Vita Chiesa

Papa Francesco: udienza, «La rassegnazione non è una virtù»

Gesù predica ai suoi discepoli: «Siate pronti, con le vesti strette ai fianchi e le lampade accese; siate simili a quelli che aspettano il loro padrone quando torna dalle nozze, in modo che, quando arriva e bussa, gli aprano subito», ha detto Francesco citando il Vangelo di Luca. «In questo tempo che segue la risurrezione di Gesù, in cui si alternano in continuazione momenti sereni e altri angosciosi, i cristiani non si adagiano mai», ha ammonito il Papa sulla scorta del Vangelo, che «raccomanda di essere come dei servi che non vanno mai a dormire, finché il loro padrone non è rientrato». «Questo mondo esige la nostra responsabilità, e noi ce la assumiamo tutta e con amore», l’invito di Francesco: «Gesù vuole che la nostra esistenza sia laboriosa, che non abbassiamo mai la guardia, per accogliere con gratitudine e stupore ogni nuovo giorno donatoci da Dio».

«Ogni mattina è una pagina bianca che il cristiano comincia a scrivere con le opere di bene», ha spiegato il Papa ricordando che «noi siamo già stati salvati dalla redenzione di Gesù, però ora attendiamo la piena manifestazione della sua signoria: quando finalmente Dio sarà tutto in tutti». «Nulla è più certo, nella fede dei cristiani, di questo appuntamento, di questo appuntamento col Signore, quando lui venga», ha detto Francesco: «E quando questo giorno arriverà, noi cristiani vogliamo essere come quei servi che hanno passato la notte con i fianchi cinti e le lampade accese: bisogna essere pronti per la salvezza che arriva, pronti all’incontro». «Avete pensato voi come sarà quell’incontro con Gesù?», la domanda di Francesco a braccio: «Sarà un abbraccio, una grande gioia, questo incontro. Noi dobbiamo vivere in attesa di questo incontro».

_ _ _ _

Stabilisci se ciascuna delle affermazioni seguenti concorda con il testo sull'udienza del Papa, rispondendo sì o no e citando alla lettera le parole del testo che lo decidono. (a) Francesco cita il Vangelo di Luca. (b) Secondo il Papa, nei momenti sereni i cristiani si adagiano. (c) Il Papa descrive l'incontro con Gesù come un abbraccio.

_ _ _ _

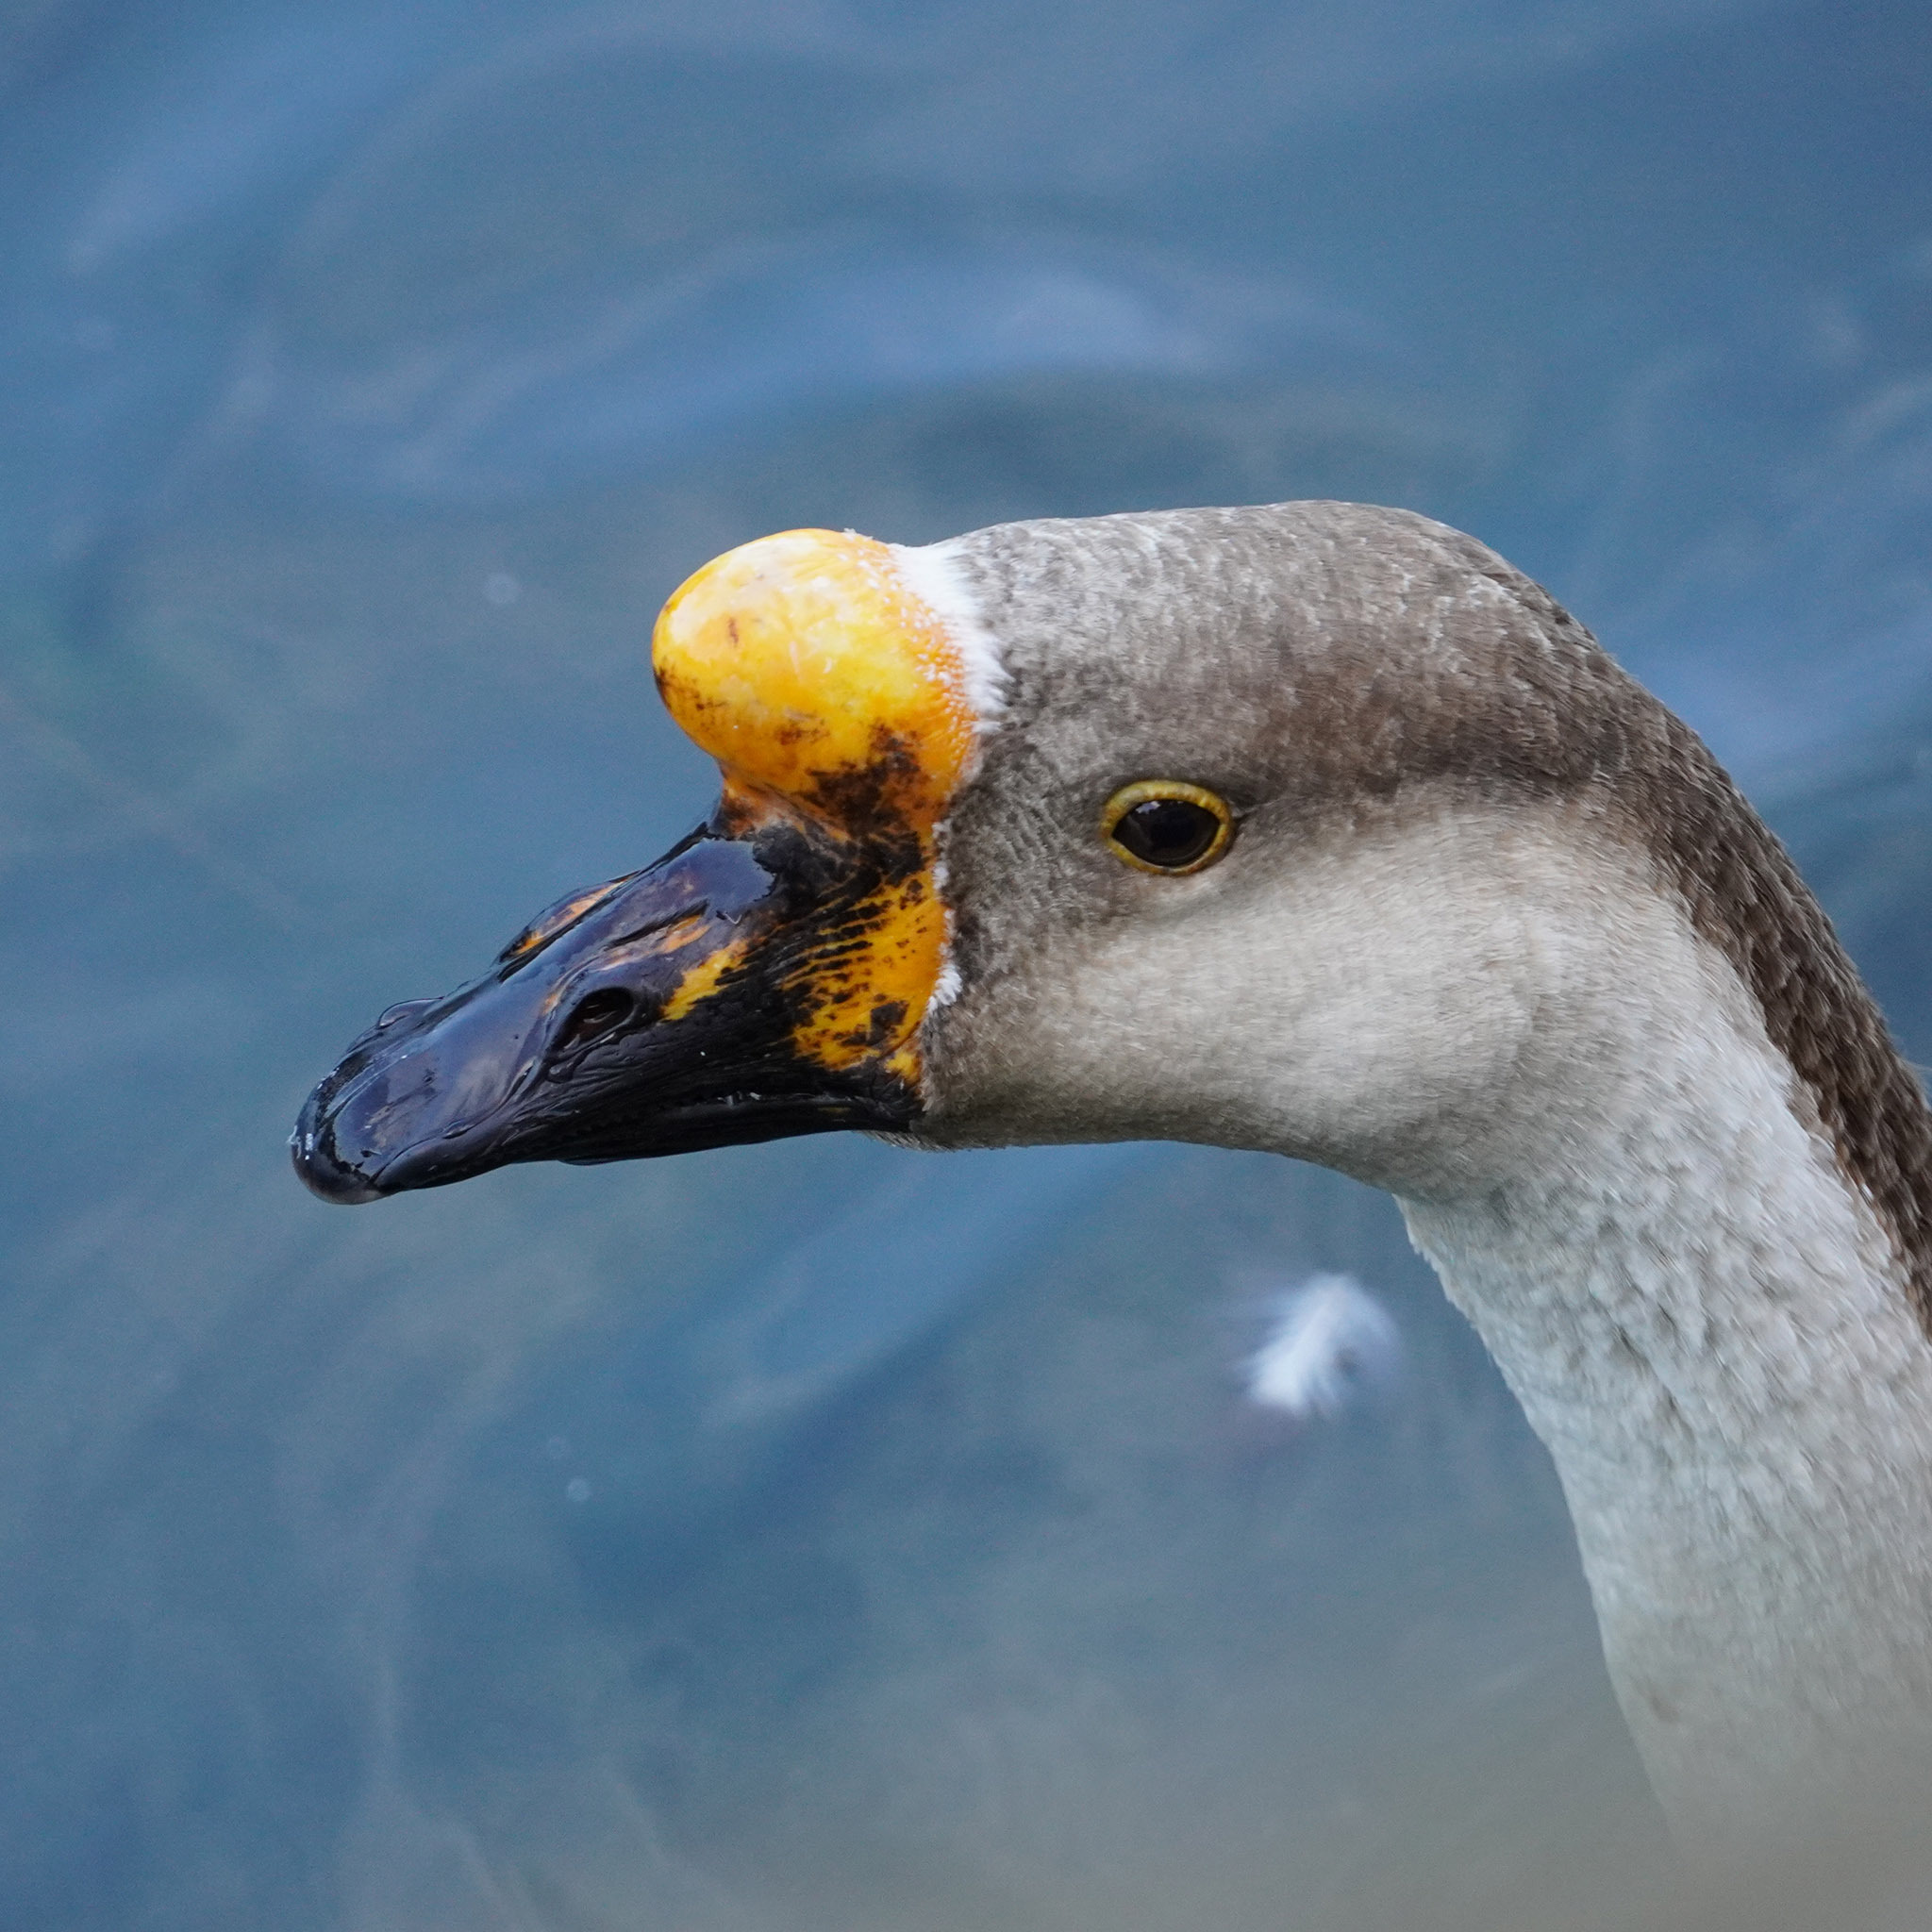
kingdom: Animalia
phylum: Chordata
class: Aves
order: Anseriformes
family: Anatidae
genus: Anser
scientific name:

_ _ _ _

**ESITO DELL'ESERCIZIO**
(a) Sì: «ha detto Francesco citando il Vangelo di Luca».
(b) No: «i cristiani non si adagiano mai».
(c) Sì: «Sarà un abbraccio, una grande gioia, questo incontro».